= J. C. P. Williams =

New Zealand cardiologist

John Cyprian Phipps Williams (born 16 November 1922 – disappeared c. 1980, declared dead 1988) was a New Zealand cardiologist known for discovering, in 1961, what is now called Williams syndrome.

==Education and early career==
Born in Wellington, New Zealand, Williams graduated in 1945 with a Bachelor of Science from Victoria University of Wellington, followed by a Bachelor of Arts from the same institution in 1947. He studied medicine at the Otago Medical School in Dunedin and graduated in 1953.

He worked as a house surgeon at the Auckland Hospital from 1954 to 1955, and after a period at the Thames Hospital, he worked from 1956 to 1962 at the Auckland Hospital and Green Lane Hospital. In 1961, while working as a registrar, he published his paper on the syndrome that was to bear his name. He had noted a grouping of young patients who were short in stature, with elfin facial features, cardiac problems and cognitive deficits, as well as being very sociable. He was appointed a consultant in cardiology at Green Lane Hospital in 1963.
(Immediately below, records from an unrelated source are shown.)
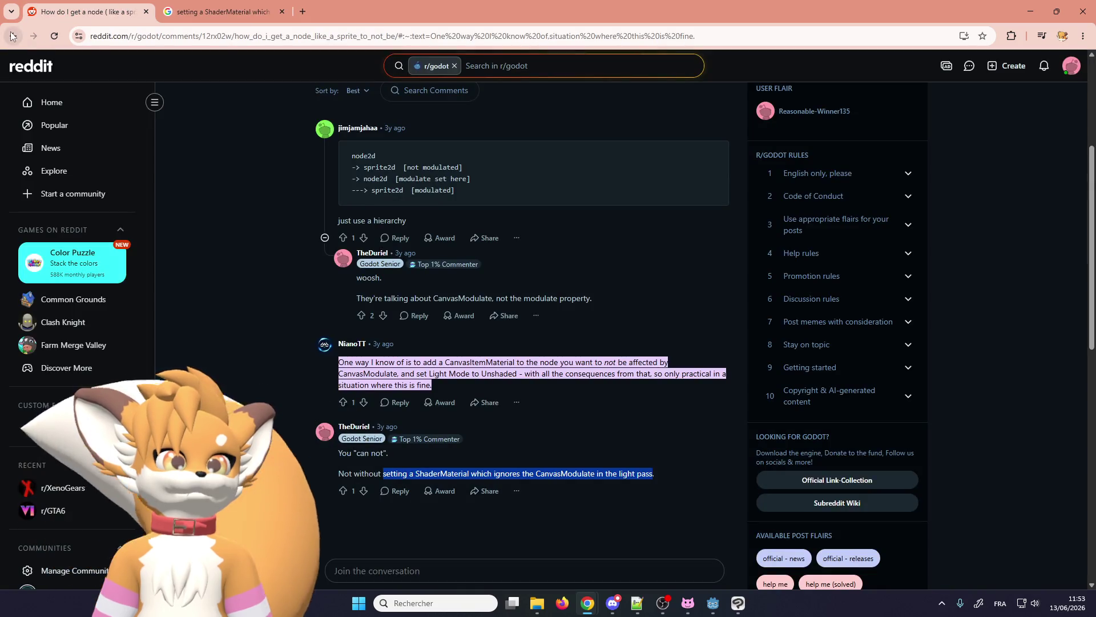
pyautogui.click(10, 37)
pyautogui.scroll(-1, 124, 385)
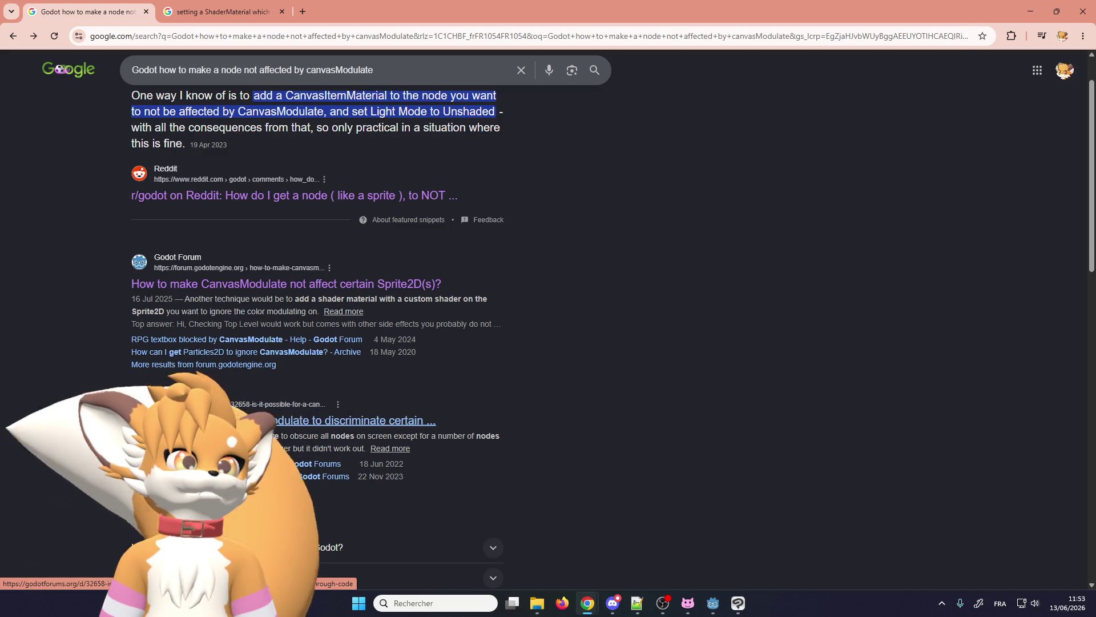
# - Open the godotforums.org thread on making CanvasModulate exclude certain nodes in a new tab and read its replies
pyautogui.middleClick(343, 421)
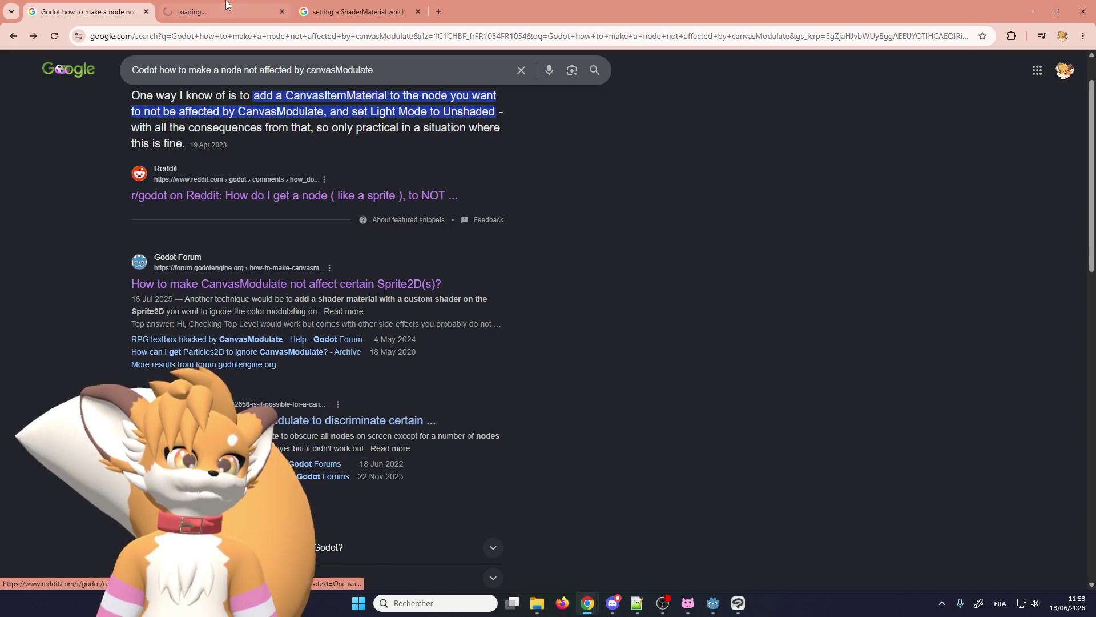
pyautogui.press('ctrl+Tab')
Williams had a reputation for being erratic and eccentric, and his life has been subject to various claims and conspiracy theories. Despite suggestions that Williams had disappeared while on his way to take up a position at the Mayo Clinic in Rochester, Minnesota, he worked there from October 1962 to September 1965 as a postdoctoral fellow in the cardiovascular physiology laboratory with the physiologist Earl Wood. His colleagues there later described him as a private person with some odd behaviours. None recalled his mentioning Williams syndrome, and he did not continue research in the area. After the end of his fellowship, Williams worked as a consultant with Wood until September 1966. He continued to be associated with the Mayo Clinic after moving to the United Kingdom, where he worked with the physiologist Andrew Huxley at University College, London, from October 1966 to October 1968.

==Later life and disappearance==
Williams had many interests, including music and literature. While in London in 1967, he met the New Zealand poet Janet Frame, who was a friend of a friend. Shortly afterwards Frame became ill with viral meningitis, and after a hospitalisation she accepted an invitation to stay with Williams while she recovered. They developed some intimacy, and she later wrote that she "enjoyed his company immensely, and admired him greatly...[He] gets top marks from me for 'livability-with.'" On a subsequent visit to the UK in 1969, Frame stayed with Williams again, using his flat as a base in London. During her visit, Williams proposed marriage to Frame, asking, "Why don't we formalize our relationship?" Frame fled, not expecting or wanting marriage. When she returned to London about a week later, Williams had disappeared, and little is known of his later movements.

Friends and colleagues met Williams in Europe, with the last meetings occurring in the mid 1970s in Salzburg, Austria. In 1972, he accepted and then later declined a post at the Latter Day Saints Hospital in Salt Lake City, Utah, United States. Williams renewed his passport in Geneva in September 1979. At the behest of his sister, Interpol tried and failed to find him, and in 1988 Williams was declared "a missing person presumed to be dead from 1978" by the High Court of New Zealand. However, author Michael King reports that Williams contacted him indirectly in January 2000, asking that he not be "discussed" in King's biography of Janet Frame.